What is the difference between haswell from 13" and the cpu from 15"? anybody knows? Thank you
ya one's a dual core one's a quadcore
yea but why they changed the name? the 13" is haswell and 15" Crystal Well...why? only because is quad?
Because it has Iris Pro. Intels Codename for Haswell with eDRAM is Crystwell.
Taken from Wiki:
This certainly sounds like it would be a performance boost, but how much? I dont know.
Haswell chips with Iris Pro come in a special configuration that includes an additional L4 cache of 128MB in form of an additional chip on the same package. Intel calls this combination of a Haswell processor and a L4 cache "Crystalwell".
This L4 cache boosts the integrated graphics chip significantly, but it can also be used by the CPU. So if the integrated graphics are disabled in favor of the dGPU, Crystalwell has effectively a pretty remarkable 128MB L4 cache. (L3 caches in Haswell are 4MB-8MB).
Basically the Crystalwell means it has that added 50GB/s bidirectional 128MB L4 cache which especially the GPU needs. The dual channel main memory offers only 25.6GB/s.
So the Iris in the 13" is really rather slow. The GPU is big and in theory can chrunch numbers but it quickly runs against a wall because it starves for data to process. It has only those 25.6GB/s not the 50GB/s x2 added.
Intel plans to add such a codename Crystalwell memory on package on all CPUs they sell. These Quad Core are the first to benefit from it.

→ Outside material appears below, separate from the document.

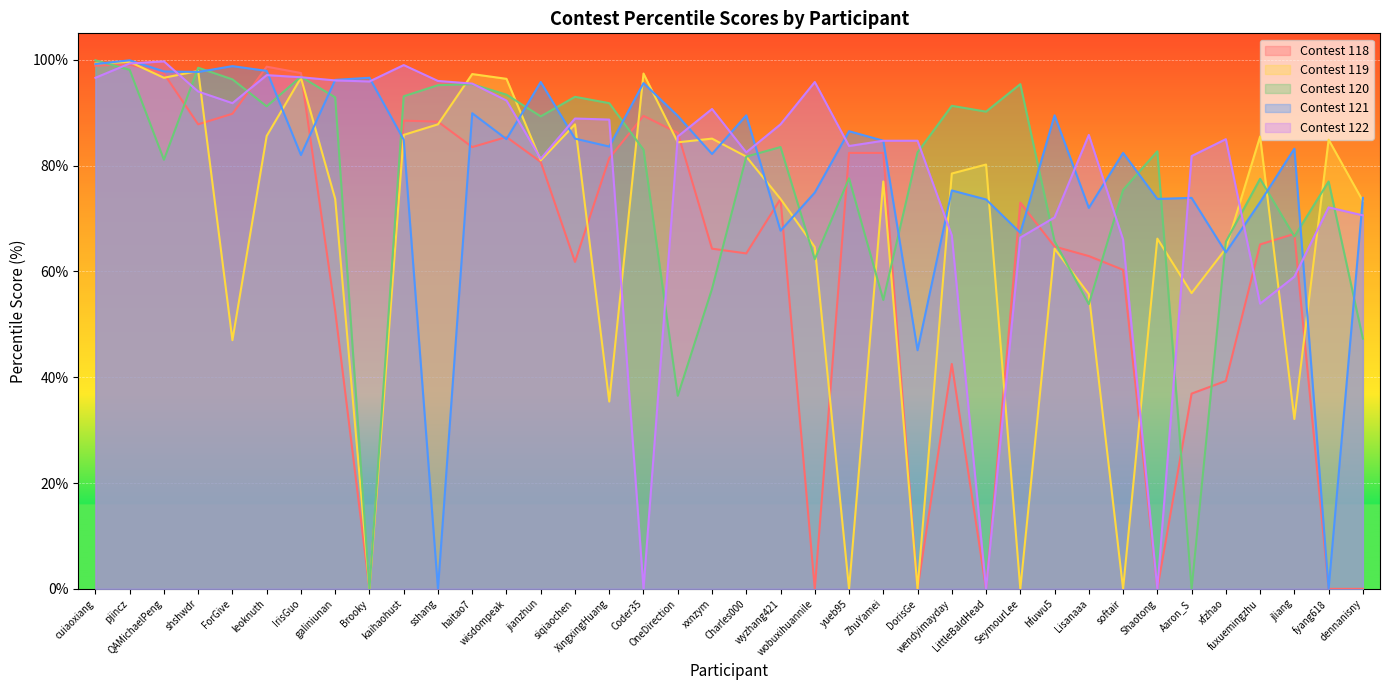

What is the sum of all Contest 119 values?

2572.6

This is the first step. The benefit is apperantly speed, latency and power efficiency. Traditional memory in dram modules with GDDR5 or DDR3 are always a tradeoff. GDDR5 has horrible latency and is unsuitable for CPUs, DDR3 doesn't have the bandwidth GPUs want. Some form of HMC memory directly on the CPU package is the holy grail they are aiming for.
It really only matters for the onboard GPU. The CPU part doesn't yet really need it, but in some rare cases it does give some extra boost (Mostly because of the lower latency I think and not the added bandwidth).